Serious Sam
I urge you to consider creating electrically isolated blocks of track so that you can run 2 trains or run 1 and park 1. See the thread in the Technical section on setting up blocks.
At each power pack, mount 2 terminal blocks (screw barrier terminal blocks are easy to use). Connect 1 terminal on the power pack to 1 terminal block (using 18 gauge wire), and connect the other power pack terminal to the other terminal block. Hook up a jumper (18 gauge is nice here too or Radio Shack has metal bridge strips that do the same thing) to all the screws or lugs on the same side of the terminal block as your power pack connection. The terminal blocks serve as the distribution point for your track power.
For each block, you need a block toggle switch (DPDT center off, at least 12V 1 amp, can be a slide switch but toggles look nicer and are easier to mount). Run a wire (18 gauge) from one terminal block of power pack A to the SAME corner of all the block toggles. Run wires from the other power pack A terminal block to the other corner on the SAME end of the block toggles.
Now run wires from the power pack B terminal blocks to the other set of end terminals on the block toggles, just like you did for power pack A. If you don't have a 2nd power pack yet, you can omit this step until you do.

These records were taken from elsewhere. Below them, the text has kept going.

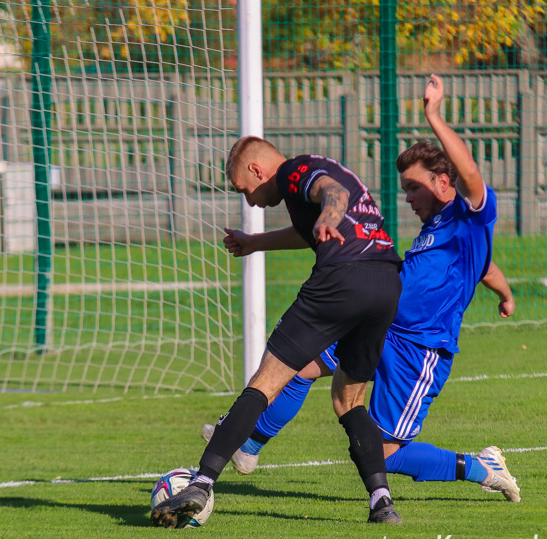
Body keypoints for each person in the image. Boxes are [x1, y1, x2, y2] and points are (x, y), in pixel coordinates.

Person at [202, 74, 519, 502]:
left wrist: (433, 115)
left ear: (445, 182)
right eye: (405, 187)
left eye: (414, 187)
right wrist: (506, 294)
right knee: (299, 364)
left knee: (386, 452)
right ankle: (250, 445)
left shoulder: (474, 213)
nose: (407, 196)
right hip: (381, 320)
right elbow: (485, 266)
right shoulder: (440, 230)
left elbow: (471, 172)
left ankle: (481, 467)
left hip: (418, 348)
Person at [151, 123, 404, 526]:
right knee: (349, 399)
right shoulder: (309, 176)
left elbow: (332, 195)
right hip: (387, 282)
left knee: (265, 383)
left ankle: (200, 483)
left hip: (342, 278)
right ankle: (381, 502)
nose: (249, 202)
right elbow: (308, 229)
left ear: (256, 170)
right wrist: (255, 243)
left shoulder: (294, 171)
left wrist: (330, 217)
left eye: (243, 190)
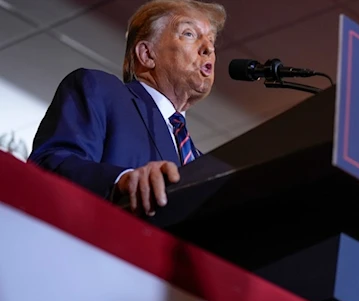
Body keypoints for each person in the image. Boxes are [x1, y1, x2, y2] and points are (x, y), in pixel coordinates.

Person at [28, 0, 226, 217]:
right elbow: (49, 164)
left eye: (211, 40)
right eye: (189, 34)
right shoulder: (100, 90)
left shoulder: (202, 162)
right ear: (147, 54)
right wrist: (121, 180)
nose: (209, 48)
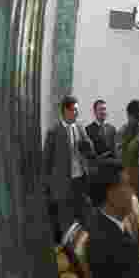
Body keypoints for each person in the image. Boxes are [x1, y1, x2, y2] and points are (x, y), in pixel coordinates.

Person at [44, 95, 95, 241]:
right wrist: (48, 188)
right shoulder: (54, 131)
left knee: (85, 217)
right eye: (74, 110)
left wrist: (87, 147)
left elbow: (90, 149)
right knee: (66, 222)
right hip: (62, 185)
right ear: (65, 111)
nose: (77, 113)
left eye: (77, 110)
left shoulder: (80, 127)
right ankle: (68, 253)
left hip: (80, 181)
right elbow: (46, 161)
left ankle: (85, 247)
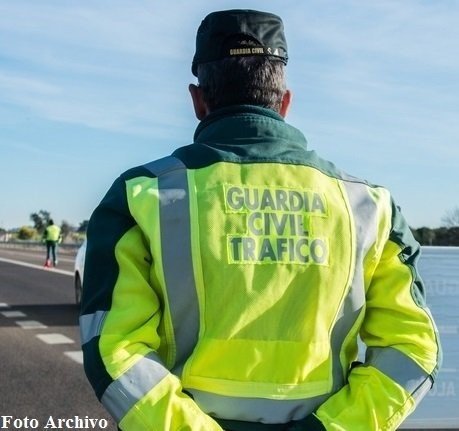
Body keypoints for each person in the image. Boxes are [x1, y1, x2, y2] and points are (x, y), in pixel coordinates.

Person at [79, 9, 441, 431]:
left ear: (198, 100)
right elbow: (411, 350)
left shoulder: (142, 194)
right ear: (285, 102)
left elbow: (114, 348)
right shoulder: (369, 205)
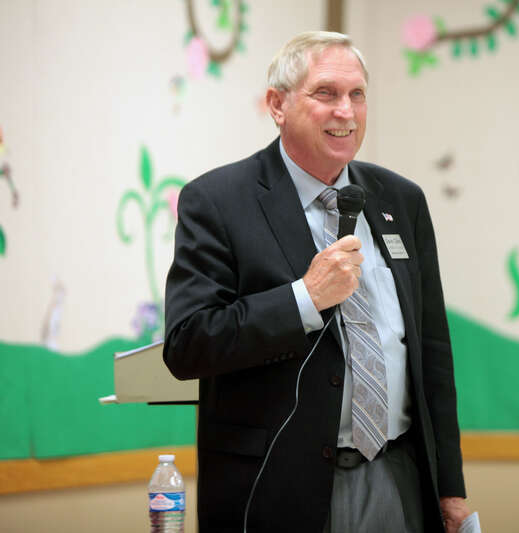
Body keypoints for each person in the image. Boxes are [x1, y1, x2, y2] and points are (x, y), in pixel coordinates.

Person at [163, 31, 471, 532]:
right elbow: (187, 344)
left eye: (357, 95)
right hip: (280, 488)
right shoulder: (217, 202)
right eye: (326, 93)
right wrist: (304, 299)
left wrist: (450, 485)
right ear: (277, 105)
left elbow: (432, 350)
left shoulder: (401, 200)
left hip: (399, 473)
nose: (345, 111)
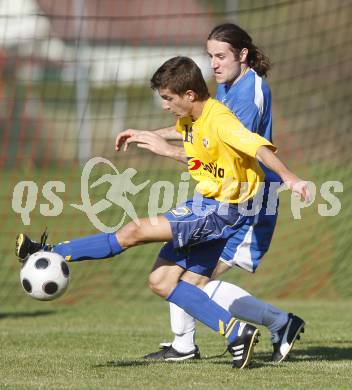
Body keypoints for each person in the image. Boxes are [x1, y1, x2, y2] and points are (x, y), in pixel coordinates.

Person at [16, 56, 310, 369]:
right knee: (162, 281)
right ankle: (237, 333)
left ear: (190, 95)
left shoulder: (220, 121)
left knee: (134, 231)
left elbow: (257, 147)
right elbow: (183, 134)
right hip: (209, 205)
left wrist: (290, 178)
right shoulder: (192, 120)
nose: (165, 105)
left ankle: (51, 252)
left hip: (222, 209)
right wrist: (145, 134)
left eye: (168, 99)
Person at [115, 23, 305, 364]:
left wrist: (168, 151)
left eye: (221, 56)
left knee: (192, 279)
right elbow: (197, 130)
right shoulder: (227, 89)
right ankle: (185, 344)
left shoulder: (250, 93)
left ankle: (279, 323)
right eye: (210, 56)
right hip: (227, 199)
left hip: (249, 203)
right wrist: (149, 134)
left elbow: (228, 152)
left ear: (242, 55)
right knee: (184, 272)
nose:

From each block toggle run an 18 gauge wire from the left center terminal to a terminal block near the block under the layout. Do the same to another terminal block for the right center terminal of the block toggle. These terminal blocks become the distribution points for the track feeders within a block. Again, a jumper is needed to connect all the lugs or screws of the terminal block to the block wires you just ran.
It is important to stay consistent here, wiring the same center terminal to the same rail throughout the layout! On a layout that supposedly runs east and west, one rail, the inner one on a loop, is usually designated the North or N rail. The outer rail of a loop becomes the S rail. So the terminal blocks out near the track blocks should be labeled N or S. And one side of the block toggles becomes the N side and the other the S side. And finally, the same at the power packs - one terminal block is labeled S and one is labeled N. Keep all the S wires separate from the N wires, and only going to their respective S and N terminal blocks.
Finally feeder wires - 24 gauge is good, although some use as heavy as 20 gauge - are soldered to the rail or rail joiner, and the other end connected to the terminal block for the block the feeder is located in. Again, keeping the S and N rail wiring separate and consistent is important!
That's it. It's easier to do than to read or write about.